(WHAT YOU SHOULD DO)
Which lines below contain the word "supplies"? Show each of them in full.

[DATA RECORDS — start]

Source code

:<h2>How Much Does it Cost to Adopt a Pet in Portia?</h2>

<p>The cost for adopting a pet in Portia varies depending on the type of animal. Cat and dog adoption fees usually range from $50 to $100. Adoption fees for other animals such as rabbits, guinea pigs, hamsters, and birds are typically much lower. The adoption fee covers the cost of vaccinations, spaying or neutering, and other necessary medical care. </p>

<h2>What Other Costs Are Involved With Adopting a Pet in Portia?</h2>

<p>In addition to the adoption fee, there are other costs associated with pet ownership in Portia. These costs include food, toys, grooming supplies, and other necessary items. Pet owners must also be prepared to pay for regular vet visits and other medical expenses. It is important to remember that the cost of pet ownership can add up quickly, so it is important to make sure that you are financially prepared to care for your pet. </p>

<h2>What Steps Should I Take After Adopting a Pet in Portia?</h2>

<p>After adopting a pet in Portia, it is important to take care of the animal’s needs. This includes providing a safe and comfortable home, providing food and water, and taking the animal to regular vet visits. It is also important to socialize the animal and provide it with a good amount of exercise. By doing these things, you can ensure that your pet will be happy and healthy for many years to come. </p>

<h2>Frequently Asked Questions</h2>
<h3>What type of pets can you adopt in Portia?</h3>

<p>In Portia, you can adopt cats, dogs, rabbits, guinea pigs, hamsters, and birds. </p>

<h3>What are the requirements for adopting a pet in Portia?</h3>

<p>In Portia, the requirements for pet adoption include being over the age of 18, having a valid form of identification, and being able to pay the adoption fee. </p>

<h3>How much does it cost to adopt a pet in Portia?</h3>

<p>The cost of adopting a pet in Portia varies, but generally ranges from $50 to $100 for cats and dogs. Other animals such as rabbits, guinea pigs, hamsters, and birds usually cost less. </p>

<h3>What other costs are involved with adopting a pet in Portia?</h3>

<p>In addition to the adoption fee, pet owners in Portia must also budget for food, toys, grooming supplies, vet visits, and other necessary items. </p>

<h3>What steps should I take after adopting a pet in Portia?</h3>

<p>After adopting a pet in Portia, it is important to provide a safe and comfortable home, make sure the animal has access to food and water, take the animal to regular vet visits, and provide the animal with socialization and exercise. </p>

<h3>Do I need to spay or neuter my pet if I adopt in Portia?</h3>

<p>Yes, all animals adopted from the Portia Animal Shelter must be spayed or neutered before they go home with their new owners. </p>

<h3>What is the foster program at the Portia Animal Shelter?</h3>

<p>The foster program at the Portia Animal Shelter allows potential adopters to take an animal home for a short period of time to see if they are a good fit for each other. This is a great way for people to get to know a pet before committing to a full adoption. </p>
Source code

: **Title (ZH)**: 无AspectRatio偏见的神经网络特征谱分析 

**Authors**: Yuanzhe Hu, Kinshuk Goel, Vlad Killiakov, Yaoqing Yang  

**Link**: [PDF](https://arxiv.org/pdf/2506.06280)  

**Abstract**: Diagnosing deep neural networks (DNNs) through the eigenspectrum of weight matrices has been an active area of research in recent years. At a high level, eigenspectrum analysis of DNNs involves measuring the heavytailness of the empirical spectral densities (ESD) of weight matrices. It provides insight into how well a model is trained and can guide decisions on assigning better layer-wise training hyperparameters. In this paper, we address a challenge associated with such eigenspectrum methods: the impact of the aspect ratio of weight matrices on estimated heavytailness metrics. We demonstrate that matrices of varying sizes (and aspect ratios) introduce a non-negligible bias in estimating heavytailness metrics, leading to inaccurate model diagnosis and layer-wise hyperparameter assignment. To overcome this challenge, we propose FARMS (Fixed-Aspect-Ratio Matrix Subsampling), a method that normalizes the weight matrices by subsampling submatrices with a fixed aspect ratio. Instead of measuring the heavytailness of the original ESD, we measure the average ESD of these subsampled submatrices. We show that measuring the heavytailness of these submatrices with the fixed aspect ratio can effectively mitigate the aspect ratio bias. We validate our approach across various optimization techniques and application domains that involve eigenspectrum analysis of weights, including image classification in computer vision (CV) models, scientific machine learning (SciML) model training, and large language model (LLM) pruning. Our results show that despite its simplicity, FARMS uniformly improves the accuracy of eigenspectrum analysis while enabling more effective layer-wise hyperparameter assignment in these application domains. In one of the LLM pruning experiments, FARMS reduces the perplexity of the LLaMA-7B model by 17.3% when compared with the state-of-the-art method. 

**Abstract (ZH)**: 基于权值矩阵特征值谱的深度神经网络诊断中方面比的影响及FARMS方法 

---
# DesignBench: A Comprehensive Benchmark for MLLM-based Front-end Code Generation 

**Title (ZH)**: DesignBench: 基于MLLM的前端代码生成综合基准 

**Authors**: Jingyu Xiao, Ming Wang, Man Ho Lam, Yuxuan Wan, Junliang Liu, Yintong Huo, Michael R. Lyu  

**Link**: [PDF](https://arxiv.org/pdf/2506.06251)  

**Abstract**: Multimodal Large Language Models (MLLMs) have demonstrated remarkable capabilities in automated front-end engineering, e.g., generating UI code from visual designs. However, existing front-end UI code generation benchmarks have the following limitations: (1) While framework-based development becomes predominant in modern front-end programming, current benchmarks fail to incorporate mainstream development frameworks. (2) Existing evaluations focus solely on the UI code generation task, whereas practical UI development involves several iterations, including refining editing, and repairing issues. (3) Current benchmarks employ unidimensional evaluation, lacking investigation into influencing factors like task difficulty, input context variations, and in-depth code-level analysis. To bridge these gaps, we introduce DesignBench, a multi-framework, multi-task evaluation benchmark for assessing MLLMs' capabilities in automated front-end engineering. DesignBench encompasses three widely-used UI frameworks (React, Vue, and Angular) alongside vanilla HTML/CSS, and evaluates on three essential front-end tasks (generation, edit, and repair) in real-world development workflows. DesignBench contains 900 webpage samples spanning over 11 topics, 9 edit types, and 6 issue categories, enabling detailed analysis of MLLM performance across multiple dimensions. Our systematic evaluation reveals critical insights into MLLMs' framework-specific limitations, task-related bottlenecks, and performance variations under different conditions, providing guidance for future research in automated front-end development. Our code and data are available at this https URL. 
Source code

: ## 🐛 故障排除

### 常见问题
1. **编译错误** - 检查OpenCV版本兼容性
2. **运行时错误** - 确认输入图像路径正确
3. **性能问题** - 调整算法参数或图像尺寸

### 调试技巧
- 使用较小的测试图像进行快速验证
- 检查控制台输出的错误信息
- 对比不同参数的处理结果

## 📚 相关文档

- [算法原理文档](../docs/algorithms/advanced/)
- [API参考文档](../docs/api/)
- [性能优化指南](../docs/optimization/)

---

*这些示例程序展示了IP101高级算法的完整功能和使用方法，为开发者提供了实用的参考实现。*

[DATA RECORDS — finish]

(ANSWER TO THE EXERCISE)
<p>In addition to the adoption fee, there are other costs associated with pet ownership in Portia. These costs include food, toys, grooming supplies, and other necessary items. Pet owners must also be prepared to pay for regular vet visits and other medical expenses. It is important to remember that the cost of pet ownership can add up quickly, so it is important to make sure that you are financially prepared to care for your pet. </p>
<p>In addition to the adoption fee, pet owners in Portia must also budget for food, toys, grooming supplies, vet visits, and other necessary items. </p>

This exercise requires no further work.